Immersive Media Research Debuts Vortex Zoom Encoder at Winter ’09 NAMM

2009 NAMM Show: Samson Technologies and Immersive Media Research (IMR) have announced new technology that lets H2 Handy Recorder owners share surround-sound recordings with the world. 

With four built-in microphones, the H2 captures 360° sound into two stereo WAV files. Until now, there was no easy way for H2 owners to share their unique surround recordings with the world.

IMR’s Vortex Zoom Encoder converts the H2’s unique dual-stereo recordings into standard formats you can share as DTS, Binaural, or 5.1 WAV.

Additional details on the output formats:

  • DTS WAV is the easiest surround-sound format to author: Users simply drag the 44.1kHz, 16-bit, 2-channel WAV files to any CD-burning program and burn a CD as normal.

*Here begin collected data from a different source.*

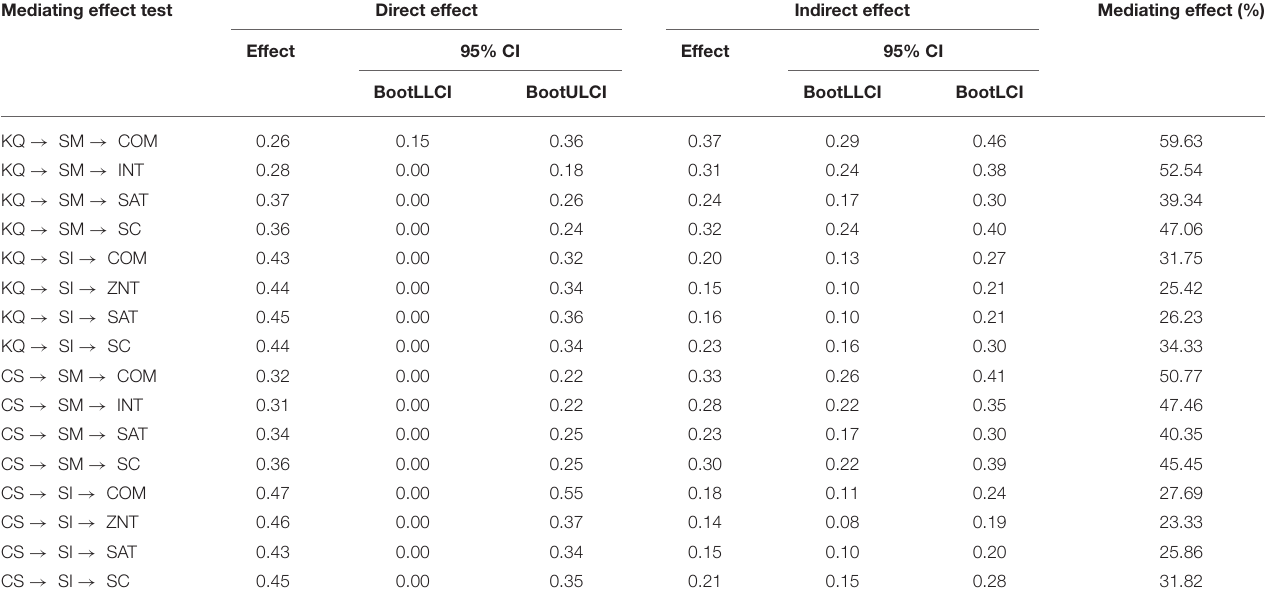
TABLE 5 | Mediating effect.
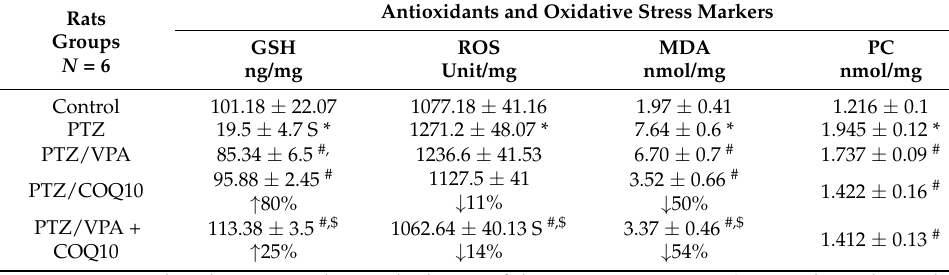
Table 2. Effect of CoQ10on antioxidants and oxidative stress markers in the hippocampus of rats subjected to PTZ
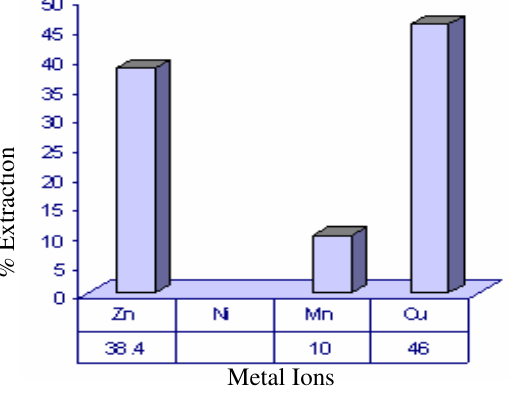
Figure 1 . The competitive metal ion extraction using MTTT as a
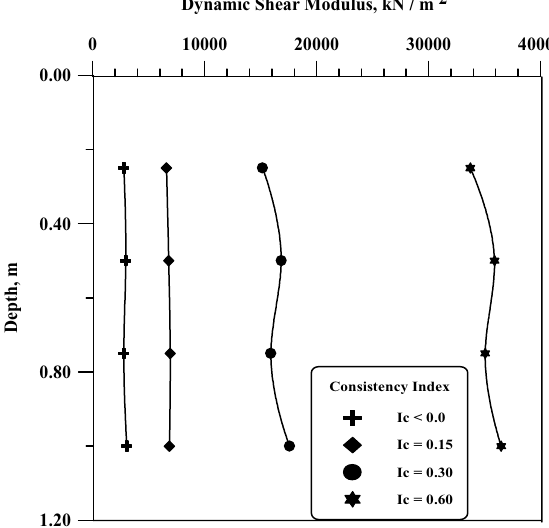
Fig. 4. Variation of dynamic shear modulus of clay with depth.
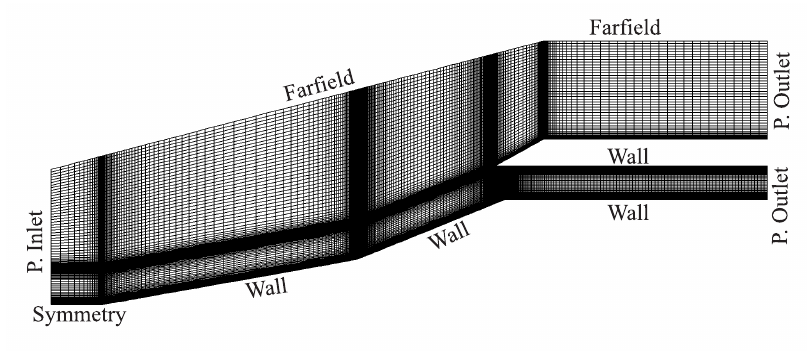
Figure 10. Medium mesh for the baseline case.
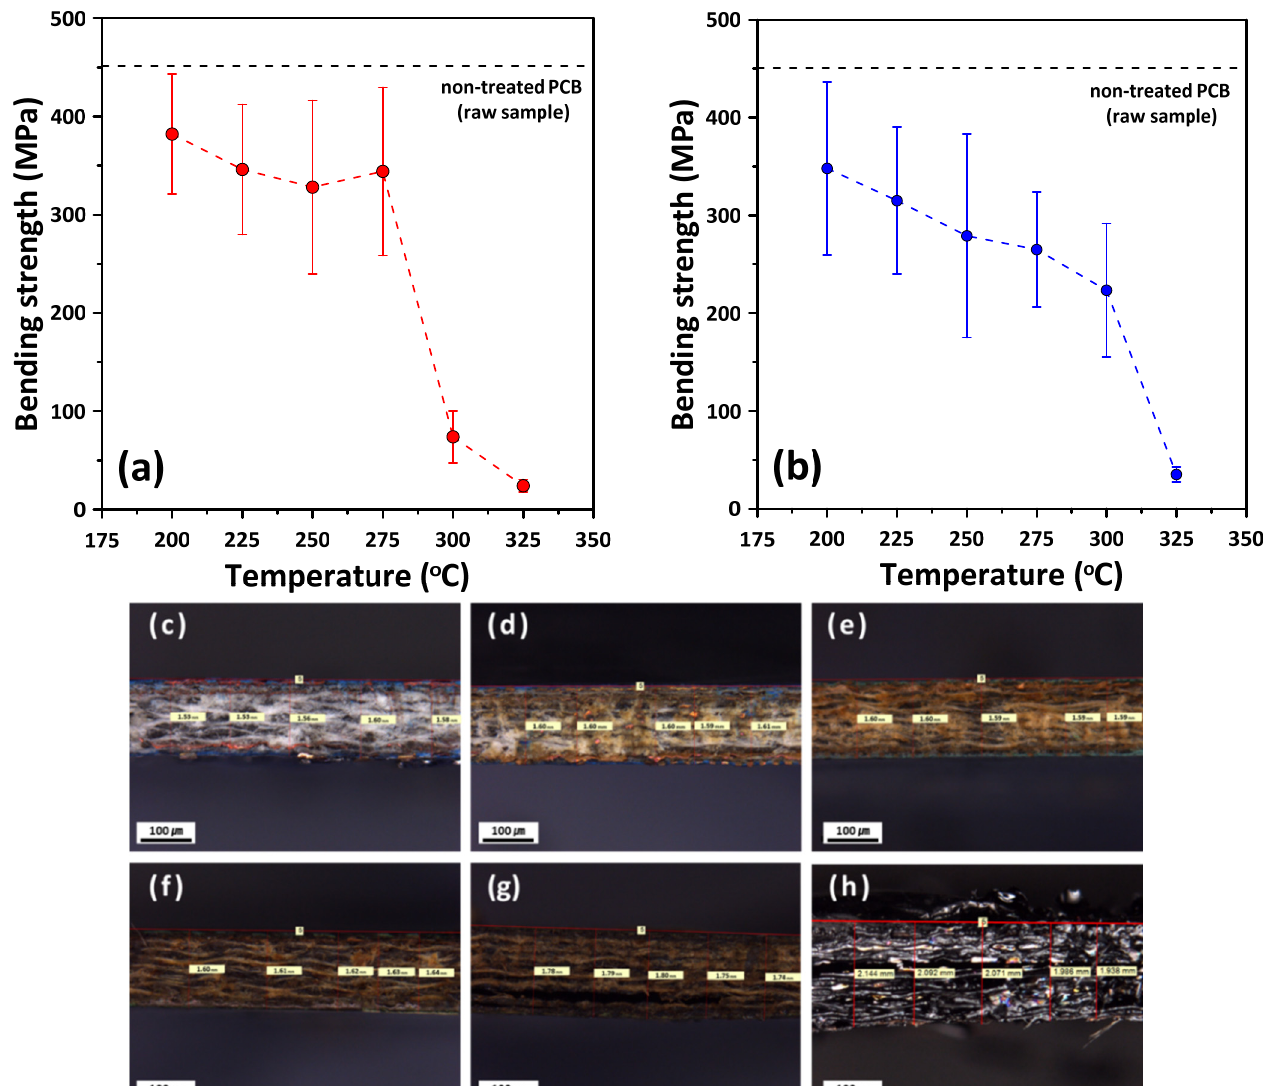
Figure 4. Bending strength results of PCB used in this study according the different temperatures and gas conditions: ( a ) air and ( b ) nitrogen. The black dotted line represents the nontreated PCB sample. The error bar denotes standard deviations. SEM images of the PCB cross-section treated from thermal process: ( c ) 275 °C in air, ( d ) 300 °C in air, ( e ) 325 °C in air, and ( f ) 275 °C in N 2 , ( g ) 300 °C in N 2 , and ( h ) 325 °C in N 2 .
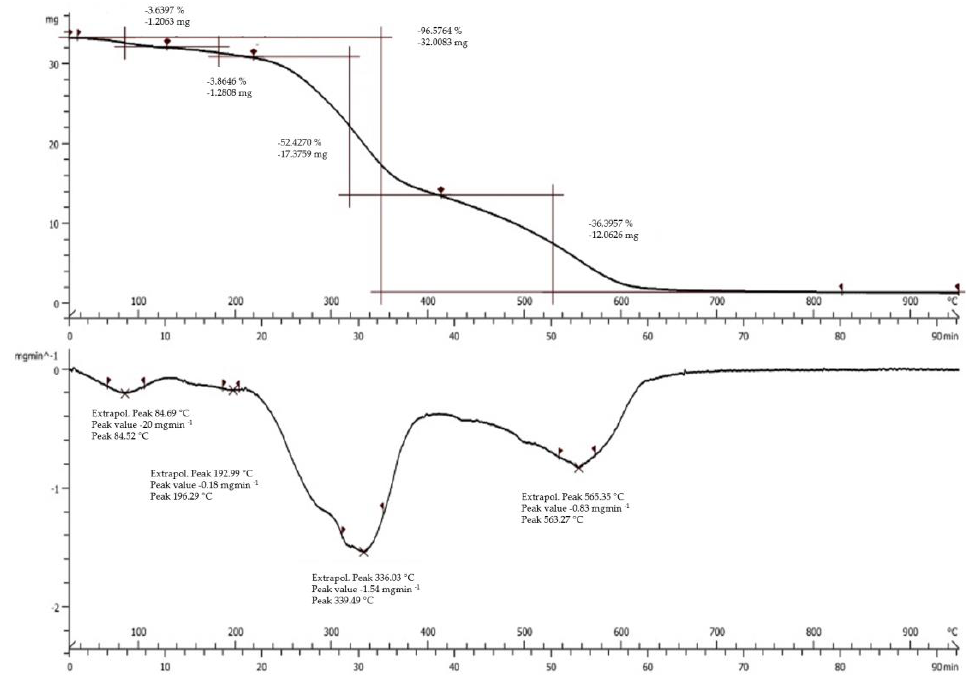
Figure 3. TGA ( top panel ) and DSC ( bottom panel ) profiles of SD crickets.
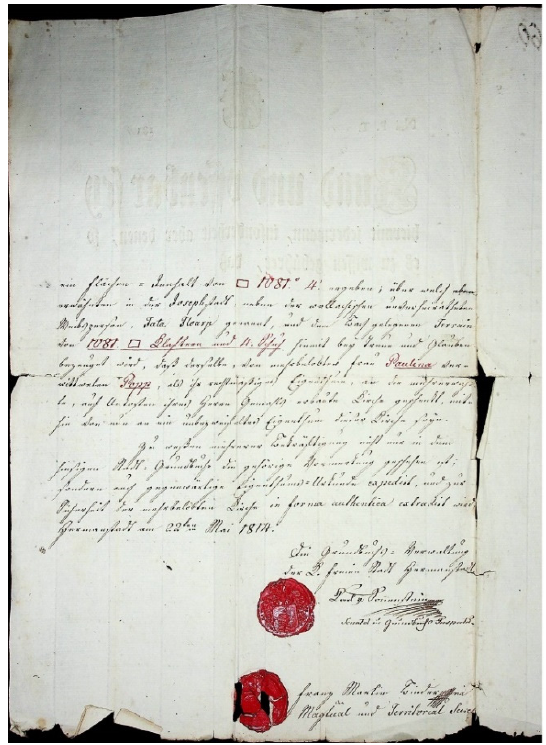
Figure 3. Second page of the document.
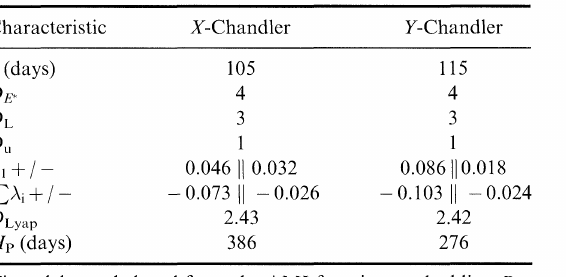
TABLE II Numerical characteristics of the nonlinear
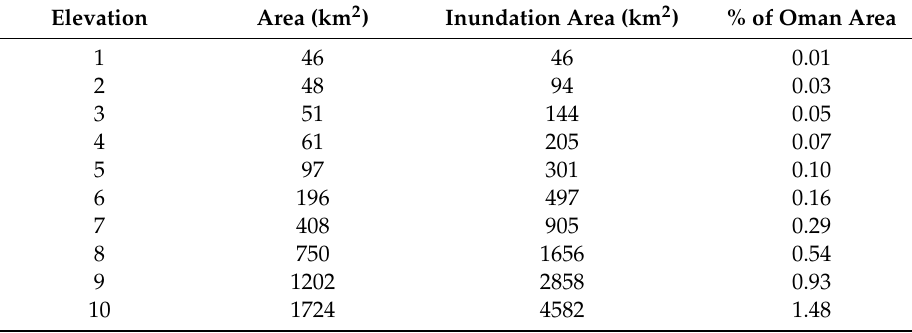
Figure 3. Areas of the elevation levels (1–10 m) and the population of coastal governorates in 2017. Table 2. The coastal elevations and inundation areas between 1 and 10 m along Oman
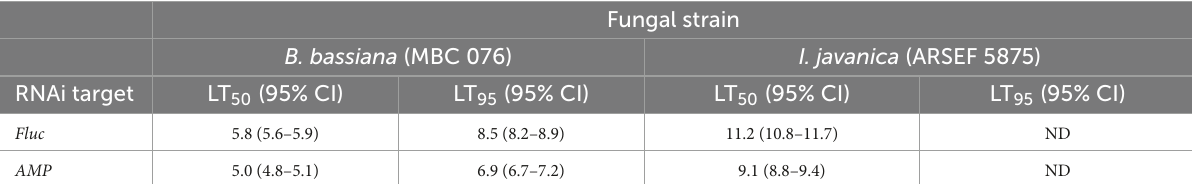
TABLE 1 Estimated LT 50 and LT 95 values from B. bassiana and I. javanica -infected mosquitoes in which Fluc (control) or four antimicrobial peptide transcripts were depleted via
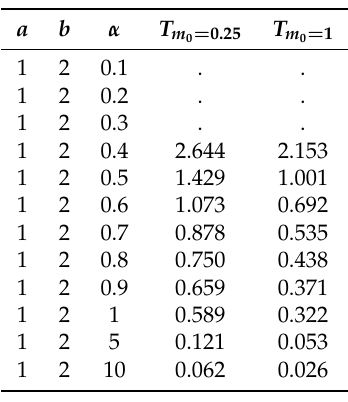
Table 2. Solvability of the ODE (52) with the states a = 1 and b = 2.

They then play this special CD through the S/PDIF output on a CD player, computer, or Sony PlayStation 3 into a DTS-compatible home theater system. The signal automatically expands back into glorious 5.1-channel surround sound.
  • Binaural WAV employs IMR’s proprietary ImmersiveStereo™ technology to convert surround-sound recordings into a dramatically real headphone experience. Users can transfer the resulting two-channel WAV files to portable players, burn them to audio CD, or convert them to compressed formats such as MP3 for more portability.
  • 5.1 WAV is a six-channel, 44.1kHz interleaved WAV file. Users can drop these files into the free Fraunhofer MP3 Surround Encoder(http://www.iis.fraunhofer.de/EN/bf/amm/mp3sur/index.jsp). MP3 Surround files are completely backward compatible: They play like normal stereo MP3s in standard players, but expand into 5.1 channels in MP3 Surround players such as Winamp. These 5.1 WAV files also load into many DAWs and video editing programs.

Vortex Zoom Encoder runs on Mac OS X and Windows XP/Vista. The program operates in full-featured mode for 30 days and then reverts to a free player for Zoom H2 surround files, allowing users to hear their four-channel recordings through four speakers. Users can unlock and restore DTS, Binaural, and 5.1 WAV encoding for $25.